President Donald Trump signed a bill into law Friday that will make it easier for the Department of Veterans Affairs to weed out employees for wrongdoings.
Trump repeatedly promised during the election campaign to dismiss VA workers “who let our veterans down,” and he cast Friday’s bill signing as the fulfillment of that promise.
The new law will lower the burden of proof to fire employees, allowing for dismissal even if most evidence is in a worker’s favor.
The bill also solidifies another of Trump’s campaign promises by creating a permanent VA accountability office, by law, which Trump established by executive order in April.
The Washington Times reports:
President Trump signed a law Friday that makes it easier for the Department of Veterans Affairs to fire employees for wrongdoing and adds protections for whistleblowers in the VA.
Responding to an Obama-era scandal in which veterans died waiting for doctor’s appointments, Mr. Trump said the Department of Veterans Affairs Accountability and Whistleblower Protection Act of 2017 will “make sure that the scandal we suffered so recently never, ever happens again.”
“What happened was a national disgrace, and yet some of the employees involved remained on the payrolls,” Mr. Trump said. “Our veterans have fulfilled their duty to this nation, and now we must fulfill our duty to them.”
The president signed the bill into law in the East Room, at a White House ceremony attended by dozens of veterans, family members and lawmakers. Among them was retired Army Sgt. Michael Verardo of North Carolina, who lost two limbs in 2010 when he stepped on an improvised explosive device in Afghanistan.
Mr. Verardo said he was prepared when he enlisted for injury or death.
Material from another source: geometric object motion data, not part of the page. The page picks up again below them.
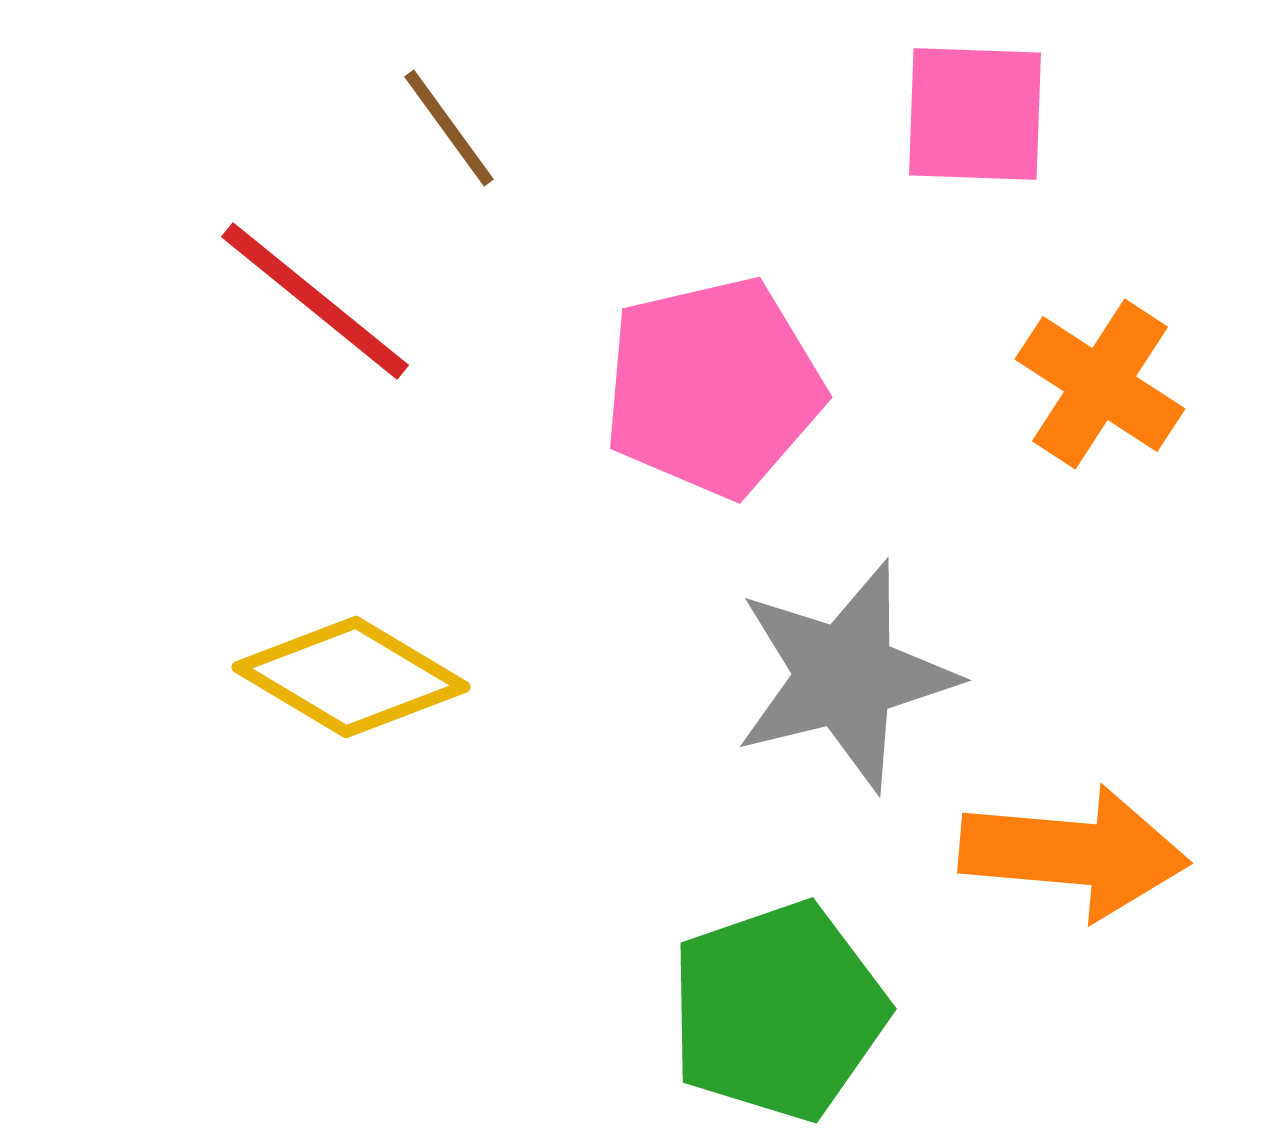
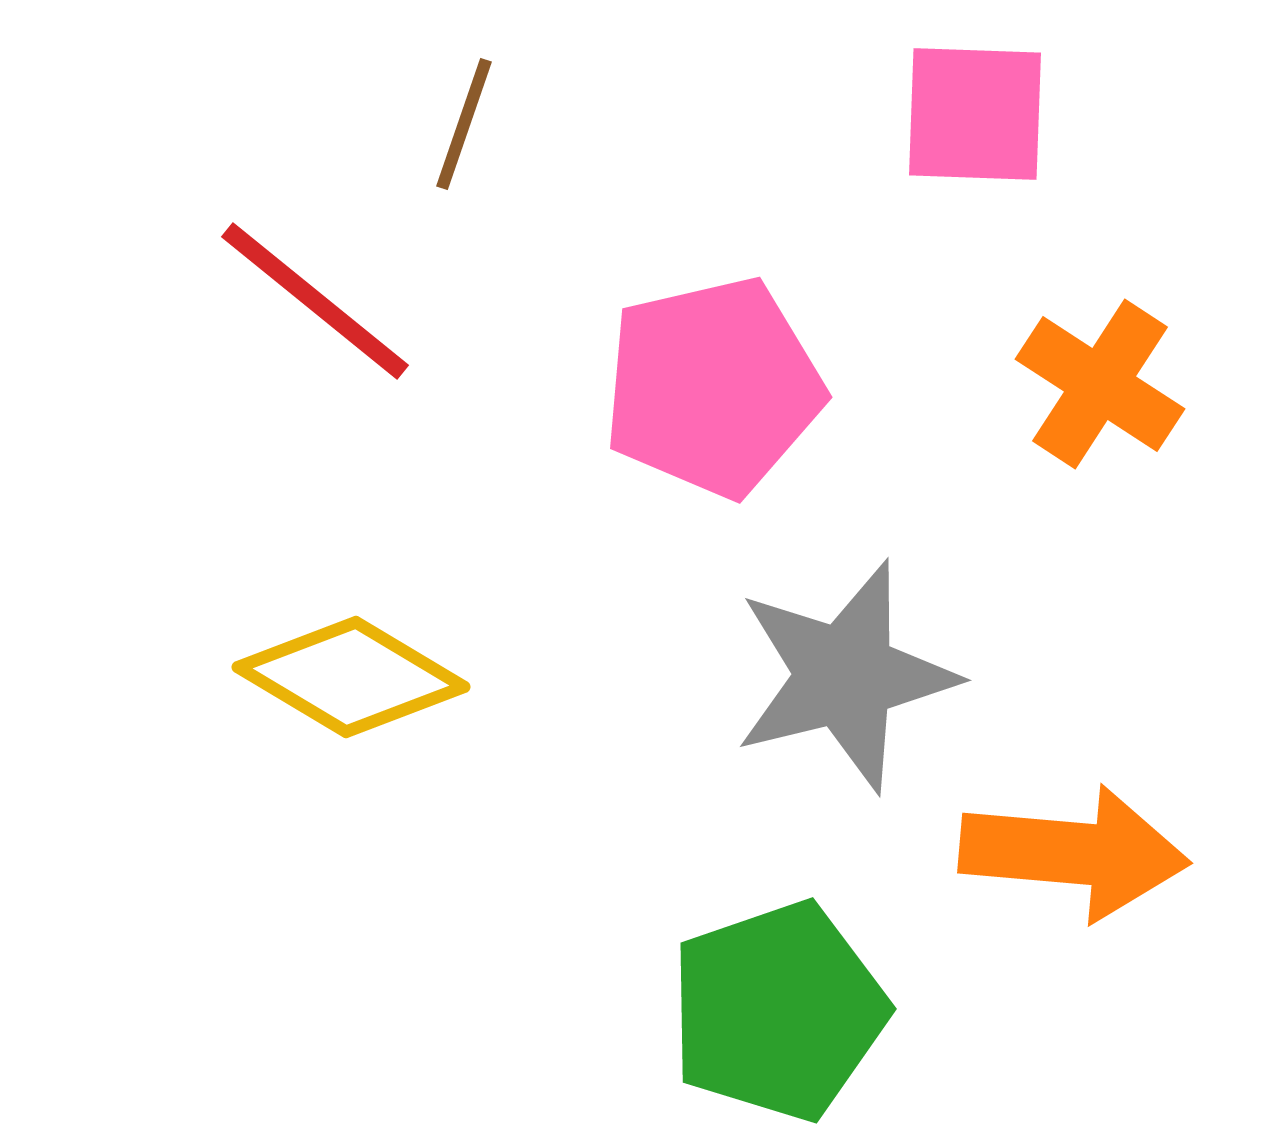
brown line: moved 15 px right, 4 px up; rotated 55 degrees clockwise
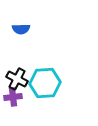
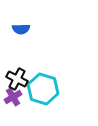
cyan hexagon: moved 2 px left, 6 px down; rotated 20 degrees clockwise
purple cross: rotated 24 degrees counterclockwise
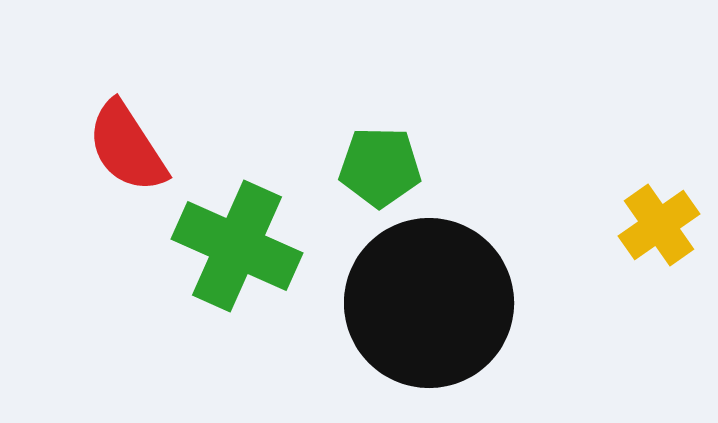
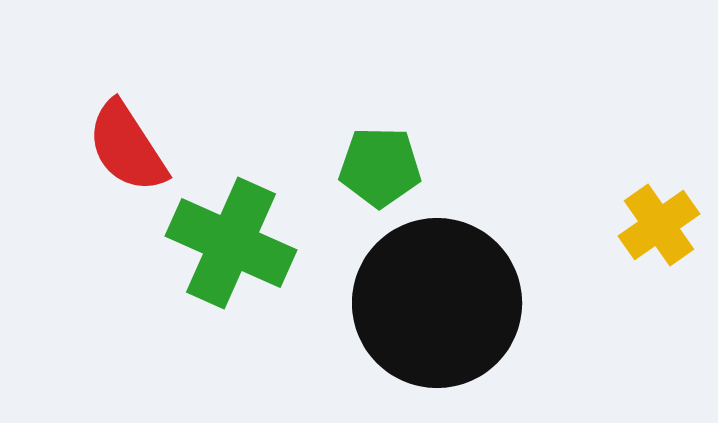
green cross: moved 6 px left, 3 px up
black circle: moved 8 px right
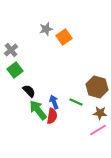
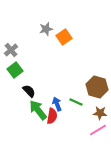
blue arrow: moved 3 px right, 2 px down
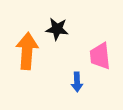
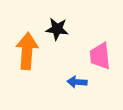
blue arrow: rotated 96 degrees clockwise
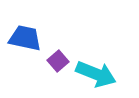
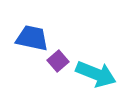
blue trapezoid: moved 7 px right
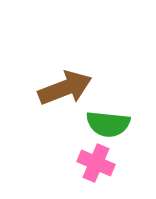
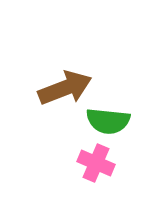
green semicircle: moved 3 px up
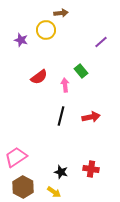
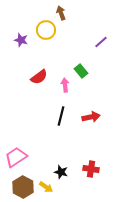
brown arrow: rotated 104 degrees counterclockwise
yellow arrow: moved 8 px left, 5 px up
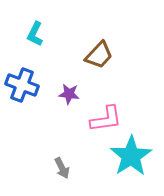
But when he returned home, he had to wait 57 days for the VA to fix his prosthetic leg, and more than three years for the agency to modify his home so he could safely live there.
“What I was not prepared for was coming home to a broken VA system,” Mr. Verardo told the audience. “Today is a new day. This administration has fulfilled its promise that the veteran is empowered and the veteran is in charge of his or her own care.”
The law had bipartisan support in Congress but faced opposition from unions representing VA employees, who warned that the new provisions could make it easier for management to retaliate against employees for political reasons.
VA Secretary David Shulkin cited the examples of a VA employee who kept her job after three convictions for drunken driving, and another who was watching pornography while treating a patient. He said the law “is going to make it easier and quicker for us to hold our employees accountable.”
“Veterans deserve a VA they can trust and take pride in,” Mr. Shulkin said. “Employees who act contrary to our core values erode that trust.”
The president, referring to unions’ opposition, said “this was not an easy one.”
“We got it done. It’s a reform that I campaigned on, and now I am thrilled to be able to sign that promise into law,” Mr. Trump said.